QUOTE 2: During a math lesson on multiplying two-digit numbers by two-digits: 

Me:
"Just line up your numbers on the right side. Now, let's multiply! Step one--" (I happen to turn from the board just at the right moment to witness--)
George:
"Shuffle,shuffle, shuffle... SLAM!" I see a blur of George jump from his seat, and book it out the classroom door.
Me: (Chasing student out the door) 
"GEORGE wait! Where are you going????"
George: (Holding his stomach in an attempt to appear ill.)
"When you teach math, I feel really, really sick."
*Please note George's theatrical escapee abilities are multifaceted based on the day's needs, and have included:
"When you teach math, I have to go pee really, really bad." 
"When you teach math, I really, really need to read my library book."
"When you teach math, I feel really, really sleepy."
"When you teach math, I really, really need to go to the nurse and get a cough drop, cough, cough, ehhh ehh ehh. Owwww, my throat. Seeeee?"  
[Check here for daily updates on excuses you can use to run out of any room at any time.]

__________________
QUOTE 3:
We have been on "heat advisory" here in AZ for a week straight. Students have no recess. Teachers have no sanity, nor a chance to eat, go to the bathroom, or breathe without 33 students tagging along. We drop the students off to lunch, and then race back to our rooms to sit for 5 minutes, until we hear the pitter patter-- haha! Wrong words-- thunderous stampeding of students racing to get back into class from the cafeteria to have "recess" in the classroom. So, that brings me to quote #3:

Students' echoes come bouncing down the halls: 
"YEAHHHH! INSIDE RECESSSSSS!"
Me: (Cringe)
 I quickly take my first (and knowingly last) bite of lunch. 
Students pop up at the door:
"HI MRS. LLLLLLLLLLLLLL! CAN WE COME IN?!?!?!"
Me (teasingly):
"Please give me one minute to gather my sanity back."
Emily (seriously):
"Oh of course Mrs. L."

Emily shoves the sweat stained, panting students out of the doorway like a pro and closes the door gently, seemingly sweeping all of the chaos out with her. Through the door's window I watch one extra tenacious boy squirm his way back, press his face to the glass, and stick his tongue out at me while making pig faces obnoxiously. I stare him down, chewing my single bite slowly and deliberately. Suddenly, to my private amusement, I see sweet Emily appear in the window just long enough to pummel the boy, clearly knocking him from the door, and then I hear her whisper authoritatively to the class:
"Shh. Shh. Mrs. L needs one minute to gather her sanities back. Line up quietly and make her proud." 

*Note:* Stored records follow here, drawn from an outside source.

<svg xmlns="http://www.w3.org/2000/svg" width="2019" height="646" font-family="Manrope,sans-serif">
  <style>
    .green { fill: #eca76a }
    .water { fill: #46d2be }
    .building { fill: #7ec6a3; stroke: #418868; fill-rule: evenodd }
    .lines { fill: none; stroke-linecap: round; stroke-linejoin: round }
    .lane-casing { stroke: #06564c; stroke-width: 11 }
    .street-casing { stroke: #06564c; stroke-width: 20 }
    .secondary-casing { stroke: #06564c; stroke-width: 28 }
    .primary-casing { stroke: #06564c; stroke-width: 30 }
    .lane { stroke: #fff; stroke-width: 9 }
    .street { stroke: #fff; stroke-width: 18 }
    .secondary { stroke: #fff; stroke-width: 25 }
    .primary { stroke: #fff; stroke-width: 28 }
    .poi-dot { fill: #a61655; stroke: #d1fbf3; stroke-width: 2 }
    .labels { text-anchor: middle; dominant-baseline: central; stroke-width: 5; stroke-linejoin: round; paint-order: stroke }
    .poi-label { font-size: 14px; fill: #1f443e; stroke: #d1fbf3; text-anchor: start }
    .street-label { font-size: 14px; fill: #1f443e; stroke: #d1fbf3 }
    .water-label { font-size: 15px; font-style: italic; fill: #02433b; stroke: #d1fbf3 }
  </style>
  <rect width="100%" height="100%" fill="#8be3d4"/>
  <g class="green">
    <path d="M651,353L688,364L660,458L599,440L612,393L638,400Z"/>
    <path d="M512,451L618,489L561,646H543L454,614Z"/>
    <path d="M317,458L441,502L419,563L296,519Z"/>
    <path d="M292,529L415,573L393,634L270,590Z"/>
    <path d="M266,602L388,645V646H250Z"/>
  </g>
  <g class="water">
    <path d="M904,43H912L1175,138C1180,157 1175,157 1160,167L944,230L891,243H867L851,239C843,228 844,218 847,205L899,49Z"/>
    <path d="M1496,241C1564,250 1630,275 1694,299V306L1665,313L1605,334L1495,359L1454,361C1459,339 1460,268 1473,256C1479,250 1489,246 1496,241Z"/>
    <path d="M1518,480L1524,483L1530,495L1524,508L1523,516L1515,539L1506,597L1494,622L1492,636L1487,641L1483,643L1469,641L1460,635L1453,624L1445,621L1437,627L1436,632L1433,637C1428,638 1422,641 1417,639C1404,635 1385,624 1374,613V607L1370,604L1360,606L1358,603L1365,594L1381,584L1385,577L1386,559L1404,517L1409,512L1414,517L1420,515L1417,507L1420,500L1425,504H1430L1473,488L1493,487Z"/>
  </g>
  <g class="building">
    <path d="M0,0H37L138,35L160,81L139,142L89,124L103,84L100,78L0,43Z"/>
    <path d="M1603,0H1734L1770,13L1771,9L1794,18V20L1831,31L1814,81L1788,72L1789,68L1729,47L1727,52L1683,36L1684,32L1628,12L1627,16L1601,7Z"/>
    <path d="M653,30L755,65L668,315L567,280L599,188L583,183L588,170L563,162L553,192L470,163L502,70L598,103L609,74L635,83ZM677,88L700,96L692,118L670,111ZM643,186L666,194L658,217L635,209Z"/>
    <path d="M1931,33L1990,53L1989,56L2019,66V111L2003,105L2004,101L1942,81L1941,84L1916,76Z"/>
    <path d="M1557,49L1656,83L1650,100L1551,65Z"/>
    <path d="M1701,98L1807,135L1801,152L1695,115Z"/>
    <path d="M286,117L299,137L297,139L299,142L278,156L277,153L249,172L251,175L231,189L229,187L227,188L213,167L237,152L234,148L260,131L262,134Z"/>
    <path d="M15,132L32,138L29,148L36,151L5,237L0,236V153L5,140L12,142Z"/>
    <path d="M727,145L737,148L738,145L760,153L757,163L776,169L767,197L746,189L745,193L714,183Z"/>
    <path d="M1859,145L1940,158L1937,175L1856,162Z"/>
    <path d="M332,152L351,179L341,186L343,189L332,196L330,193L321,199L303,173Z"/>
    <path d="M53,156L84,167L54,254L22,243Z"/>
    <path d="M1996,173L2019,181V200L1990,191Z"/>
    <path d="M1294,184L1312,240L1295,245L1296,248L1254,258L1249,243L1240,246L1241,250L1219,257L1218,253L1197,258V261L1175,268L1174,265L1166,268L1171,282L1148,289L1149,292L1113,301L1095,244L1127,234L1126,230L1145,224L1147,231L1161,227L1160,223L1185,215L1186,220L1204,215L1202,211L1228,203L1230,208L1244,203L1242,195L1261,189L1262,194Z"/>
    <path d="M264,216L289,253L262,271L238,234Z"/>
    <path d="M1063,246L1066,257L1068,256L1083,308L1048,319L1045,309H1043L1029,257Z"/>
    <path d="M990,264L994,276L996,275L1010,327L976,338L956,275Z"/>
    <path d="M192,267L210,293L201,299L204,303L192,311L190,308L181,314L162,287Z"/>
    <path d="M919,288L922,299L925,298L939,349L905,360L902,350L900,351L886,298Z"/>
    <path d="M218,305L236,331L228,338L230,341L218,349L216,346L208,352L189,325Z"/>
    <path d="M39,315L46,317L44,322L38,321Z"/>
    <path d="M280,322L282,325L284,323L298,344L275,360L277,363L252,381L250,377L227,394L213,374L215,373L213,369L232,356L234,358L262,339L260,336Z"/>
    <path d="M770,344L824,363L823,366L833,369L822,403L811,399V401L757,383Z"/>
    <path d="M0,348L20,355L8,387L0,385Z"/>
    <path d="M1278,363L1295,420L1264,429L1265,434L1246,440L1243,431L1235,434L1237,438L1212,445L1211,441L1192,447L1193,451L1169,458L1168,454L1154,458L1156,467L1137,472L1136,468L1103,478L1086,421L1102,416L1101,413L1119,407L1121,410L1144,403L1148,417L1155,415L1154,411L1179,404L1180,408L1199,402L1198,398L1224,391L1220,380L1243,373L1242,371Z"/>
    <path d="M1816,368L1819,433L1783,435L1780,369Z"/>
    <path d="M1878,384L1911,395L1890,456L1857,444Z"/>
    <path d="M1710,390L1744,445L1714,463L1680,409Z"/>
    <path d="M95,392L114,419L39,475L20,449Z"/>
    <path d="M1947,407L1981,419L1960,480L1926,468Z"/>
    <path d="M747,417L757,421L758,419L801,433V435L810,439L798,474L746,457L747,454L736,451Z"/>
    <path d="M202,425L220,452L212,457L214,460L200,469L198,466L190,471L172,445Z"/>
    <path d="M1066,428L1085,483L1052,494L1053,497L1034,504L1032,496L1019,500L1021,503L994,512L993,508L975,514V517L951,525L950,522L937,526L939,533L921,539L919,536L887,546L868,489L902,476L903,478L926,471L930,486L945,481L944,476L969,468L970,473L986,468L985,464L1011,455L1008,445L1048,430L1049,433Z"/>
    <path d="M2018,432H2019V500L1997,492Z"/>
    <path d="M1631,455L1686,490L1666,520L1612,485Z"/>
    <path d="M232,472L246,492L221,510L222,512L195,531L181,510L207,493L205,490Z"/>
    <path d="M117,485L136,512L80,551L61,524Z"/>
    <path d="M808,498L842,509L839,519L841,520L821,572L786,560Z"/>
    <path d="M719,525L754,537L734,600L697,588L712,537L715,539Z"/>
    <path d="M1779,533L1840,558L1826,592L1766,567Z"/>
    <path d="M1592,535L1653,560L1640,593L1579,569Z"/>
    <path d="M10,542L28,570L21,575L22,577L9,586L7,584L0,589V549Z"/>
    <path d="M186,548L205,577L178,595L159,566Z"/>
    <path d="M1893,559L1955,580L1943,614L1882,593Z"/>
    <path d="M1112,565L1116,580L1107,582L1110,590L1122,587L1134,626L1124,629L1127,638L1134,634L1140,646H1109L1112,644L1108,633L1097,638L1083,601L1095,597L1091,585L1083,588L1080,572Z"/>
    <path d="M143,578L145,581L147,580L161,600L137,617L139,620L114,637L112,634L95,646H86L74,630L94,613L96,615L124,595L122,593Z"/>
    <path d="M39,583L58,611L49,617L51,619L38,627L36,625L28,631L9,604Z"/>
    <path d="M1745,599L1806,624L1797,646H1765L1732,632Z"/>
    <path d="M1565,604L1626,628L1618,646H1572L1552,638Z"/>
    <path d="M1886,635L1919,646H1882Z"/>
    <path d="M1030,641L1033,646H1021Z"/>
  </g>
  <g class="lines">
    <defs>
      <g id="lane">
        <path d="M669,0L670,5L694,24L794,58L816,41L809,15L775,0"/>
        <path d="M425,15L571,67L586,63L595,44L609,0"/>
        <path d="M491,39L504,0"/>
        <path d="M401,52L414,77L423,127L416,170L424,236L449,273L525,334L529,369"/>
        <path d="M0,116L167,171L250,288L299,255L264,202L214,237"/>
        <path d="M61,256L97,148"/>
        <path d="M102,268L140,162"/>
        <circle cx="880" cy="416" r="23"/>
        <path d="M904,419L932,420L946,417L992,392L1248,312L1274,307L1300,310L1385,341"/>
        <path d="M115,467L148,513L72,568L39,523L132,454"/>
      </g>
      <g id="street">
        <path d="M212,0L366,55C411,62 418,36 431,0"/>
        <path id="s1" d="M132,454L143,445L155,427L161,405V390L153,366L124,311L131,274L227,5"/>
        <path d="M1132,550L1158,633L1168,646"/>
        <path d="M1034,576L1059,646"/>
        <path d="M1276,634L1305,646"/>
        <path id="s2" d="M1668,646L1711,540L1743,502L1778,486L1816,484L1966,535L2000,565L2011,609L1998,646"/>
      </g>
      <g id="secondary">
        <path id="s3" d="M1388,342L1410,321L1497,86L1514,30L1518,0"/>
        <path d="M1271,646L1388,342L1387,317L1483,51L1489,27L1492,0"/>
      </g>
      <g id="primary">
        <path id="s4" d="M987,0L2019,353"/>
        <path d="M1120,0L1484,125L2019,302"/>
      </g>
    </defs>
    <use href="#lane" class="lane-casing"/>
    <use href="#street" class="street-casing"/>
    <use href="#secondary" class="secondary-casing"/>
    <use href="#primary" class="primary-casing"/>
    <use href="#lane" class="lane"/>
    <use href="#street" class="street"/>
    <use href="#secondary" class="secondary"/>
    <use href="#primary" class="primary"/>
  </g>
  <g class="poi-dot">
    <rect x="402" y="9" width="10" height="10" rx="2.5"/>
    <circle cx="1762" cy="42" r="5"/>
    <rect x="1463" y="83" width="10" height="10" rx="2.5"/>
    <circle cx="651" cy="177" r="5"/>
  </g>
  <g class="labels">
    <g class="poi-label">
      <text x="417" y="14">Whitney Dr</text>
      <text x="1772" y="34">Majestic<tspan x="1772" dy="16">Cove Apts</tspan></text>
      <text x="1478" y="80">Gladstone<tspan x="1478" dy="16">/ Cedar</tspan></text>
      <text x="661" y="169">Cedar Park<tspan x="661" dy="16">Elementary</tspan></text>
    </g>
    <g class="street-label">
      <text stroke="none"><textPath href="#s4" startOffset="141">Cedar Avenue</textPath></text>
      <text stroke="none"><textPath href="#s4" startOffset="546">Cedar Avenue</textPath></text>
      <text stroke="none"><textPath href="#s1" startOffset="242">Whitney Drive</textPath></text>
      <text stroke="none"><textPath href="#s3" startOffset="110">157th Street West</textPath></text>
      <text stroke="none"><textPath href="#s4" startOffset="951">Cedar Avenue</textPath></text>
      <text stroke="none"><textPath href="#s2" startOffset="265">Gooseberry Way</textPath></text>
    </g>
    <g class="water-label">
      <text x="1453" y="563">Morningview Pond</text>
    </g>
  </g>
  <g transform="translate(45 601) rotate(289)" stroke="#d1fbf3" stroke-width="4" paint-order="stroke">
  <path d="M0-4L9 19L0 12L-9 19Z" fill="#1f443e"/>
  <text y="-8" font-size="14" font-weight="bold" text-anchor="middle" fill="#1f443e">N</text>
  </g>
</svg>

Smiling, I sit there for a minute, admiring the fact that I can sit in the silence of my room and just breathe for a moment, when a well meaning teacher walks by, and I hear:
"Students get out of the hallway! Where is your teacher? Why aren't you in class?"
Students:
"Oh, we can't go in there. Mrs. L is gathering her sanities back."
__________________

James Howell says, "We learn by teaching." 
I am learning not to take my teaching ambitions so seriously all the time. In those exhaustive moments when all seems lost, let a little smile spread across your face, and leave the troubles in the hallway. Take a moment to gather your sanities back.